If the investigating magistrate declares, in a reasoned decision, that there are grounds for seeking further information, or if the judge has failed to rule within the allotted month, the person under judicial examination may transfer the case to the president of the investigating chamber. Seising the court in such a way must be done within the five days of notification of the magistrate ' s decision, or at the end of a one-month time limit.
Where the investigating magistrate has declared that he is continuing with his investigation, a new application may be made at the end of a six month period.

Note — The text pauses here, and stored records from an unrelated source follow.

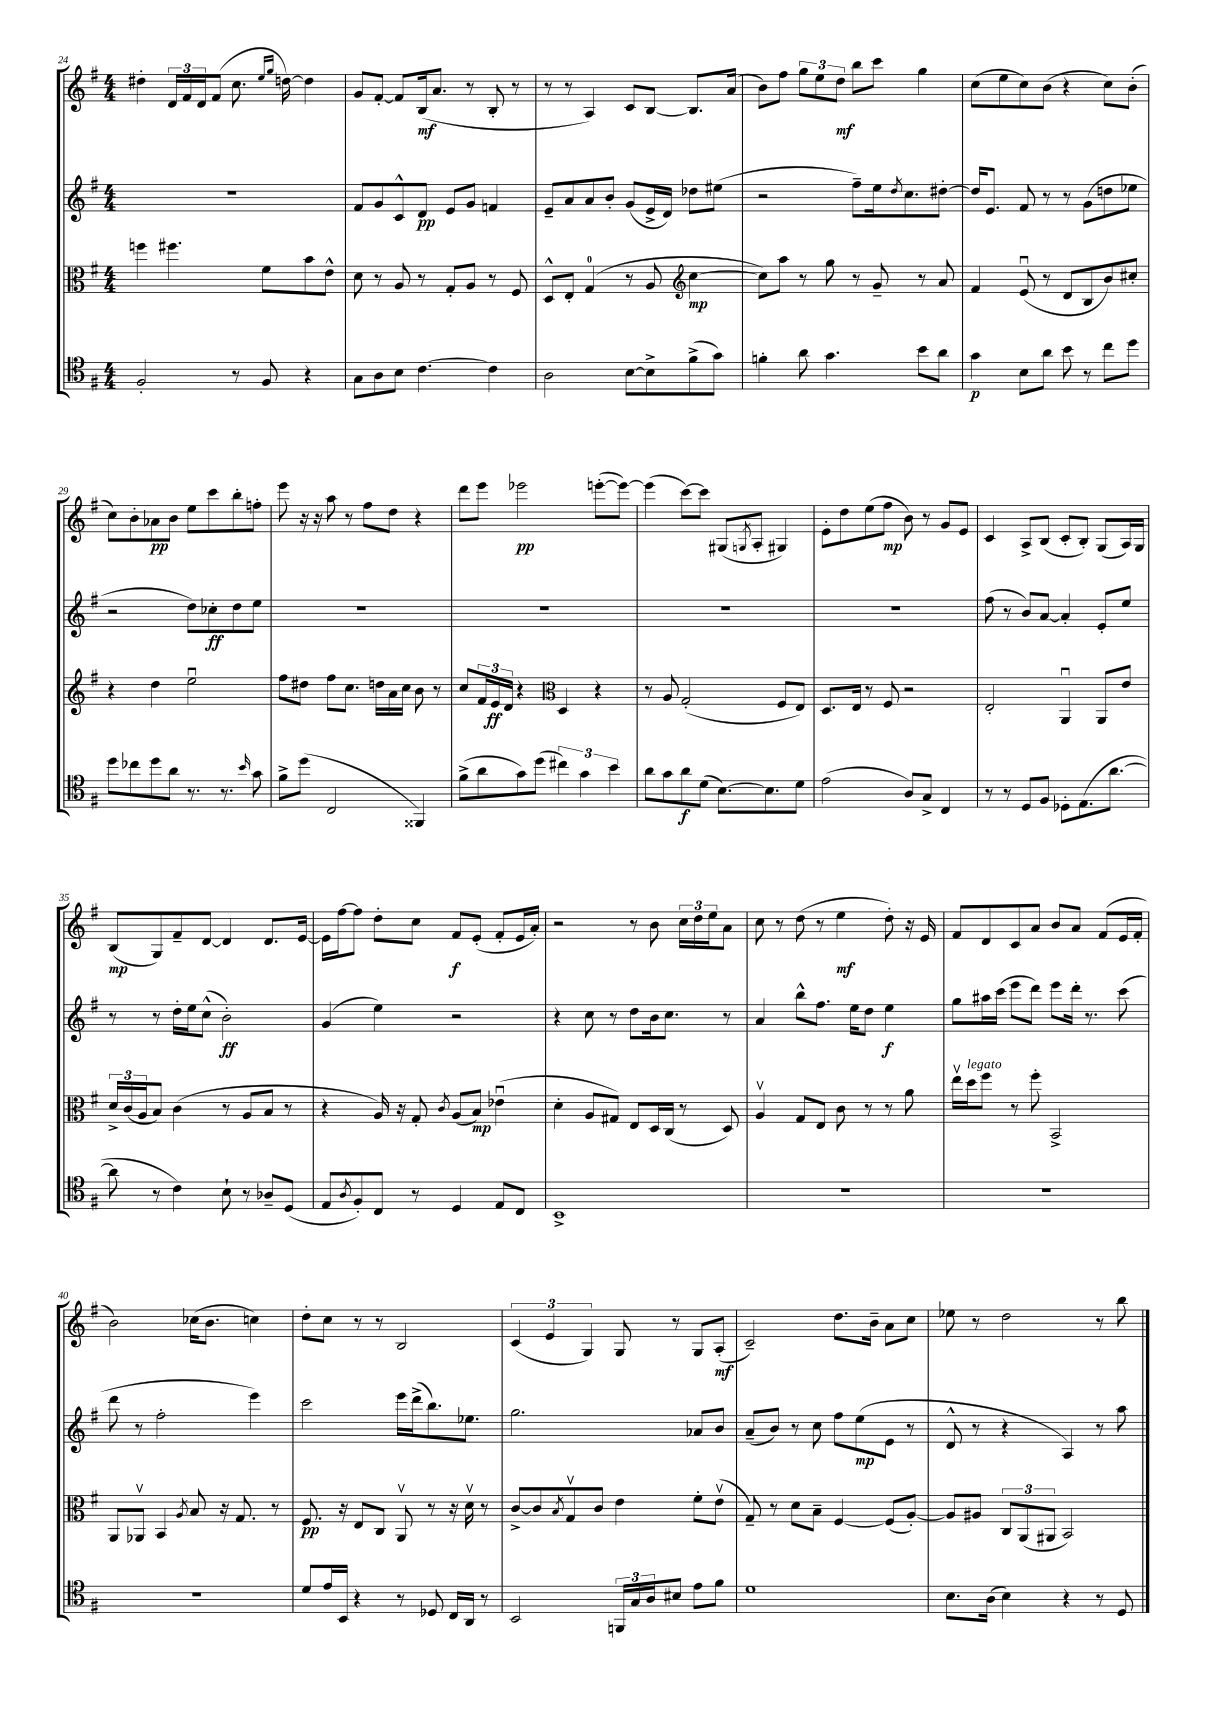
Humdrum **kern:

**kern	**kern	**kern	**kern
*staff4	*staff3	*staff2	*staff1
*clefC4	*clefC3	*clefG2	*clefG2
*k[f#]	*k[f#]	*k[f#]	*k[f#]
*M4/4	*M4/4	*M4/4	*M4/4
2F#'	4ff	1r	4dd#'
.	4.ff#	.	24d
.	.	.	24f#
.	.	.	24d
.	.	.	(8f#
8r	.	.	8.cc
8F#	8f#	.	.
.	.	.	16qqee
.	.	.	16qqgg
.	.	.	[16dd)
4r	8b	.	4dd]
.	8e^^	.	.
=	=	=	=
8G	8d	8f#	8g
8A	8r	8g	[8f#'
8B	8A	8c^^	8f#]
[4.c	8r	8d	(16B
.	.	.	8.a
.	8G'	8e	.
.	8A	8g	8r
4c]	8r	4f	8B'
.	8F#	.	8r
=	=	=	=
2A	8D^^	8e~	8r
.	8E'	8a	8r
.	(4G	8a	4A)
.	.	8b'	.
[8B	8r	(8g	8c
8B^]	8A	16e^	[8B
.	.	16d)	.
*	*clefG2	*	*
(8f#^	[4cc	8dd-	8.B]
8g)	.	(8ee#	.
.	.	.	(16a
=	=	=	=
4f'	8cc])	2r	8b)
.	8aa	.	8ff#
8a	8r	.	12gg
.	.	.	12ee
4.g	8gg	.	.
.	.	.	12dd
.	8r	8ff#~)	8bb
.	8g~	16ee	8ccc
.	.	8qdd	.
.	.	8.cc	.
8b	8r	.	4gg
8a	8a	[8dd#'	.
=	=	=	=
4g	4f#	16dd#]	(8cc
.	.	8.e	.
.	.	.	8ee
8B	(8eu	8f#	8cc)
8a	8r	8r	(8b
8b	8d	8r	4r
8r	8B	(8g	.
8cc	8b)	8dd	8cc)
8dd	8cc#'	8ee-	(8b'
=	=	=	=
8dd	4r	2r	8cc)
8cc-	.	.	8b'
8dd	4dd	.	8a-
8a	.	.	8b
8.r	2eeu	8dd)	8ee
.	.	8cc-'	8ccc
8.r	.	.	.
.	.	8dd	8bb'
16qqb	.	.	.
8g	.	8ee	8ff'
=	=	=	=
8f#^	8ff#	1r	8eee
(8dd	8dd#	.	16r
.	.	.	16r
2C	8ff#	.	8aa
.	8.cc	.	8r
.	.	.	8ff#
.	16dd	.	.
.	16a	.	8dd
.	16cc	.	.
4FF##)	8b	.	4r
.	8r	.	.
=	=	=	=
(8f#^	8cc	1r	8ddd
8a	24f#	.	8eee
.	24e	.	.
.	24d	.	.
8g)	4r	.	2eee-
(8dd	.	.	.
*	*clefC3	*	*
6cc#)	4D	.	.
6g	.	.	.
.	4r	.	([8eee'
6b	.	.	.
.	.	.	8eee_)
=	=	=	=
8a	8r	1r	(4eee]
8g	8A	.	.
8a	(2G'	.	[8ccc)
(8d	.	.	8ccc]
[8.B)	.	.	(8G#
.	.	.	8qG
.	.	.	8A'
8.B]	.	.	.
.	8F#	.	4G#)
8d	8E)	.	.
=	=	=	=
(2e	8.D	1r	8e'
.	.	.	8dd
.	16E	.	.
.	8r	.	(8ee
.	8F#	.	8ff#
8A)	2r	.	8b)
8G^	.	.	8r
4C	.	.	8g
.	.	.	8e
=	=	=	=
8r	2E'	(8ff#	4c
8r	.	8r	.
8D	.	8b)	8A^
8F#	.	[8a	(8B
8D-'	4AAu	4a']	8c'
(8.E	.	.	8B')
.	8AA	8e'	(8G
[8.a	.	.	.
.	8e	8ee	16A)
.	.	.	16G
=	=	=	=
8a]	24d^	8r	(8B
.	(24c	.	.
.	24A	.	.
8r	8B)	8r	8G)
4c)	(4c	16dd'	8f#~
.	.	16ee	.
.	.	(8cc^^	[8d
8B`	8r	2b')	4d]
8r	8A	.	.
8A-~	8B	.	8.d
(8D	8r	.	.
.	.	.	[16e
=	=	=	=
8E	4r	(4g	16e]
.	.	.	[16ff#
8qA	.	.	.
8F#')	.	.	8ff#]
8C	16A)	4ee)	8dd'
.	16r	.	.
8r	8G'	.	8cc
.	8qc	.	.
4D	(8A	2r	8f#
.	8B)	.	(8e'
8E	(4e-u	.	8f#'
8C	.	.	16e
.	.	.	16a')
=	=	=	=
1BB^	4d'	4r	2r
.	8A	8cc	.
.	8G#)	8r	.
.	8E	8dd	8r
.	16D	16b	8b
.	(16C	8.cc	.
.	8r	.	24cc
.	.	.	24dd
.	.	.	24ee
.	8D)	8r	8a
=	=	=	=
1r	4Av	4a	8cc
.	.	.	8r
.	8G	8bb^^	(8dd
.	8E	8.ff#	8r
.	8c	.	4ee
.	.	16ee	.
.	8r	8dd	.
.	8r	4ee	8dd')
.	8a	.	16r
.	.	.	16e
=	=	=	=
1r	16eev	8gg	8f#
.	16dd	.	.
.	8ff#	16aa#	8d
.	.	(16ccc	.
.	8r	8eee	8c
.	8ff#'	8ddd)	8a
.	2BB^	8eee	8b
.	.	16ddd'	8a
.	.	8.r	.
.	.	.	(8f#
.	.	(8ccc	16e
.	.	.	16f#'
=	=	=	=
1r	8AA	8ddd	2b)
.	8AA-v	8r	.
.	4BB	2ff#'	.
.	8qA	.	.
.	8B	.	(16cc-
.	.	.	8.b
.	16r	.	.
.	8.G	.	.
.	.	4eee)	4cc)
.	8r	.	.
=	=	=	=
8d	8.F#	2ccc	8dd'
16e	.	.	8cc
16BB	16r	.	.
4r	8E	.	8r
.	8C	.	8r
8r	8AAv	16eee	2B
.	.	(16ddd^	.
8D-	8r	8.bb)	.
16C	16r	.	.
16AA	16dv	8.ee-	.
8r	8r	.	.
=	=	=	=
2BB	[8c^	2.gg	(6c
.	8c]	.	.
.	.	.	6e
.	8qB	.	.
.	8Gv	.	.
.	.	.	6G)
.	8c	.	.
24FF	4e	.	8G
24G	.	.	.
24A	.	.	.
8B#	.	.	8r
8e	8f#'	8a-	8G
8f#	(8ev	8b	(8A'
=	=	=	=
1d	8G~)	(8a~	2c~)
.	8r	8b)	.
.	8d	8r	.
.	8B~	8cc	.
.	[4F#	8ff#	8.dd
.	.	(8ee	.
.	.	.	16b~
.	(8F#]	8e	8a
.	[8A')	8r	8cc
=	=	=	=
8.B	8A]	8d^^	8ee-
.	8A#	8r	8r
(16A	.	.	.
4B)	12C	4r	2dd
.	(12AA	.	.
.	12AA#	.	.
4r	2BB)	4A)	.
8r	.	8r	8r
8D	.	8aa	8bb
==	==	==	==
*-	*-	*-	*-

Moreover, according to Article 175-2 of the Code of Criminal P rocedure, the length of the investigation must not exceed a reasonable length of time, with consideration to the seriousness of the charges brought against the person under judicial examination, the complexity of the investigations needed to establish the truth, and the exercise of the rights of the defence. If, two years after the investigation was opened, it has not been concluded, the investigating magistrate delivers a reasoned judgment, with reference to the criteria provided for in the previous paragraph, explaining the reasons for the length of the proceedings, including indications justifying the continuation of the investigation and specifying the prospects for completion. This ruling is communicated to the president of the investigating chamber, who can, if he requests it, transfer the case to this court, in accordance with the provisions of article 221-1. The order provided in the previous paragraph must be renewed every six months.
Furthermore, according, to Article 207-1 of the Code of Criminal P rocedure, the president of the investigating chamber before whom the continuation of the investigation is contested, decides within eight days of receiving the case file whether there are grounds for referring the case to the investigating chamber, by a ruling that is not open to appeal. Once seised of the case, the investigating chamber may either send the case to the trial court or indict the defendant before the assize court, rule that there are no grounds to proceed, or call the case in and order an additional investigatory step, or send the case file back to the same investigating judge or to another, in order to carry on the investigation.
All these provisions relating to the respect for procedural deadlines are also available to the “témoin assisté” and the civil party (see above) (Articles 89-1, 116 § 8 and 175-1 of the Code of Criminal P rocedure).
2) Effective remedy to complain about the excessive length of criminal proceedings
The European Court considers (see in particular the Nouhaud case, judgment of 09/07/2002), that an application for compensation under Article L 781-1 of the Code of Judicial Organisation had, since the facts at the origin of the present cases, acquired sufficient legal certainty to be considered an effective remedy.
III. Conclusions of the respondent state
The government considers that the measures adopted have fully remedied the consequences for the applicants of the violations of the Convention found by the European Court in these cases. It further considers that all the above shows that it has acknowledged the difficulties confronting criminal courts in the exercise of their functions and taken measures to deal with them. France will continue to make all the necessary efforts so as to avoid new violations similar to those found in these cases. Hence, the government considers that France has thus complied with its obligations under Article 46, paragraph 1, of the Convention.
[1] Adopted by the Committee of Ministers on 20 April 2007 at the 992nd meeting of the Ministers’ Deputies
[2] Seven cases ended between 1988 and 2000 and three cases ended respectively in 2002, 2003 and 2005.
[3] The default interest due was a minimal sum and the applicants have not insisted on its payment.
[4] The default interest due was a minimal sum and the applicant has not insisted on its payment.